For an introduction to this command please see Filtering Tutorial.
Kernel filters provide low- and high-pass filtering (smoothing and sharpening, respectively) using a kernel. Several default filters are available, and the user can supply up to twelve different User filters defined using a subsidiary dialog called up by clicking the Set button, and described below.
In addition to standard High-Pass and Low-Pass filters of two strengths, several special-purpose kernels are available. These include Gaussian Blur, Dead Pixel and Hot Pixel removal, Median filter, Dilation, and Erosion. For these filters, you can adjust the size of the kernel using the Kernel Size control.
The Average filter is simply a "boxcar" low-pass filter which takes the average of the surrounding pixels.
Dead pixel removal is useful for removing the effects of unresponsive pixels in the sensor. The filter removes any pixels that are darker than a certain fraction of the darkest neighboring pixel. The fraction is determined by entering a Threshold level in percent. If a pixel is to be replaced, the median of the surrounding pixels is used.
Hot pixel removal is useful for removing CCD image defects caused by cosmic rays or pixels that have very high dark current. This filter replaces any pixels that exceed the level of the brightest neighboring pixel by more than a percentage of its brightness. The desired percentage is entered in the Threshold field. If a pixel is to be replaced, the median of the surrounding pixels is used.
The Erosion filter replaces pixels with the darkest of the surrounding pixels, while the Dilation filter replaces pixels with the brightest of the surrounding pixels.
The Gaussian Blur filter removes fine detail and noise by convolving the image with a circularly symmetric Gaussian curve, whose standard deviation you specify in the Radius field (which replaces Threshold when this filter type is picked). In effect, each pixel's energy is redistributed into a three-dimensional "bell curve", and the resulting values added at every pixel in the destination image. The effect is to blur the image as if through an out-of-focus lens. In common with other kernel filters, points within half the kernel size of the edge of the image are not processed. Bear in mind that due to the bell-shaped Gaussian Blur kernel, pixels will be affected out to size times the specified radius.
Pixel Range Restriction
The Kernel Filters dialog supports an advanced feature called "pixel range restriction", which allows you to apply the filter to a subset of the image. One example of its use is to apply a low-pass filter only to the darker areas of an image, so as to reduce the effect of noise there, yet not soften the edges of stars. Some care is required in its use, and a little experimentation and experience will teach you how and when to apply it.
Click the otherwise unlabeled "unfold" button to expand the Kernel Filters dialog, revealing the Apply filter only to pixels restriction:
Enter the minimum and maximum values of pixels to be affected into the two With values between fields.
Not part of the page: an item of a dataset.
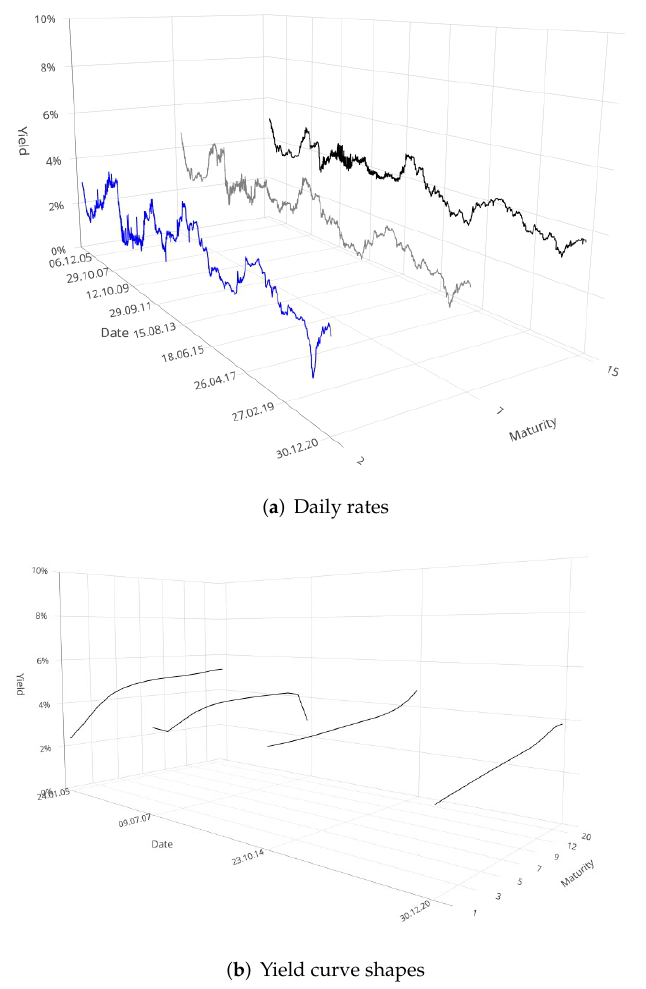
Figure 2. Behaviour of the daily rates for maturities 2, 7 and 15 years for China in the period 24/01/2005–30/12/2020 ( a ), and yield curve shapes for China ( b ) observed in t = 24/01/2005; 09/07/2007; 23/10/2014 and 30/12/2020,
Pixels within Reduce radius by pixels of a pixel whose value is outside this range are completely protected against the operation of the filter. The filtered values of qualifying pixels that lie within Feather distance of a protected pixel are blended with the original value using a weight that varies with the distance; for example, with Feather distance equal to 3, pixels adjacent to a protected pixel receive only one-quarter the effect of the full filter, those two pixels away receive half the effect, and those three pixels away receive three-quarters. When Feather distance is zero, 100% filtered pixels can be adjacent to completely unaffected ones.
When not using pixel range restriction, it is advisable to keep the Apply filter only to pixels restriction "folded up" and inapplicable. When it is displayed, it is possible for inappropriate minimum and maximum pixel range values to silently prevent a filter from having any effect at all.
The user can specify one of three Kernel Sizes for each of twelve kernels. Once a kernel is defined it is automatically stored for future use. A user-supplied name can be applied to each kernel to allow quick selection. The kernel is automatically normalized to unity by the filtering algorithm; i.e. the weights are adjusted so that their sum is one (1).